═════ Dataset

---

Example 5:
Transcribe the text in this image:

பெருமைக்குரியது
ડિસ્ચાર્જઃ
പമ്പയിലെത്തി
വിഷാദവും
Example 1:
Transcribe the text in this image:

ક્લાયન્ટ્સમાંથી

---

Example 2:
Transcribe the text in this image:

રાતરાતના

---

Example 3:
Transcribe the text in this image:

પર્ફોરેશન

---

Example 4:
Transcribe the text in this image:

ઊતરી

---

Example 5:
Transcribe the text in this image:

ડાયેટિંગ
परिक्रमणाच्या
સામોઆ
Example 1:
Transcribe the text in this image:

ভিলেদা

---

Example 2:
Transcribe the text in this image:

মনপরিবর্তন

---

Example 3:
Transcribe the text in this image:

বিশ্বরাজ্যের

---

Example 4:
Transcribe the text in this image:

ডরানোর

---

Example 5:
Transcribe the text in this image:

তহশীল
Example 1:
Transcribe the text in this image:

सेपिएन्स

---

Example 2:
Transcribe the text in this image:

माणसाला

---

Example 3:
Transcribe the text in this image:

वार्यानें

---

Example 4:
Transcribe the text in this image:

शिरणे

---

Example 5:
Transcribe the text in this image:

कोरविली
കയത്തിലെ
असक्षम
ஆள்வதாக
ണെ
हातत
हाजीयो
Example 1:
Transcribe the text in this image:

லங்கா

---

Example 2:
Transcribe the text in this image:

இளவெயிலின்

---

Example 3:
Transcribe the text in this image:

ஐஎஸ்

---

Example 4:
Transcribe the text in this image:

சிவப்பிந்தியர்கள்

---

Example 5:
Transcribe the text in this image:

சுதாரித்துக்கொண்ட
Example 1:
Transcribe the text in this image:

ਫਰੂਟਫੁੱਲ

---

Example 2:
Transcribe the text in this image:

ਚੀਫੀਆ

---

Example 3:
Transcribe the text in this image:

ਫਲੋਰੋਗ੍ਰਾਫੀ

══════════

What is needed - Each entry above needs to be retyped exactly as it appears.

Result -
---

Example 5:
Transcribe the text in this image:

பெருமைக்குரியது
ડિસ્ચાર્જઃ
പമ്പയിലെത്തി
വിഷാദവും
Example 1:
Transcribe the text in this image:

ક્લાયન્ટ્સમાંથી

---

Example 2:
Transcribe the text in this image:

રાતરાતના

---

Example 3:
Transcribe the text in this image:

પર્ફોરેશન

---

Example 4:
Transcribe the text in this image:

ઊતરી

---

Example 5:
Transcribe the text in this image:

ડાયેટિંગ
परिक्रमणाच्या
સામોઆ
Example 1:
Transcribe the text in this image:

ভিলেদা

---

Example 2:
Transcribe the text in this image:

মনপরিবর্তন

---

Example 3:
Transcribe the text in this image:

বিশ্বরাজ্যের

---

Example 4:
Transcribe the text in this image:

ডরানোর

---

Example 5:
Transcribe the text in this image:

তহশীল
Example 1:
Transcribe the text in this image:

सेपिएन्स

---

Example 2:
Transcribe the text in this image:

माणसाला

---

Example 3:
Transcribe the text in this image:

वार्यानें

---

Example 4:
Transcribe the text in this image:

शिरणे

---

Example 5:
Transcribe the text in this image:

कोरविली
കയത്തിലെ
असक्षम
ஆள்வதாக
ണെ
हातत
हाजीयो
Example 1:
Transcribe the text in this image:

லங்கா

---

Example 2:
Transcribe the text in this image:

இளவெயிலின்

---

Example 3:
Transcribe the text in this image:

ஐஎஸ்

---

Example 4:
Transcribe the text in this image:

சிவப்பிந்தியர்கள்

---

Example 5:
Transcribe the text in this image:

சுதாரித்துக்கொண்ட
Example 1:
Transcribe the text in this image:

ਫਰੂਟਫੁੱਲ

---

Example 2:
Transcribe the text in this image:

ਚੀਫੀਆ

---

Example 3:
Transcribe the text in this image:

ਫਲੋਰੋਗ੍ਰਾਫੀ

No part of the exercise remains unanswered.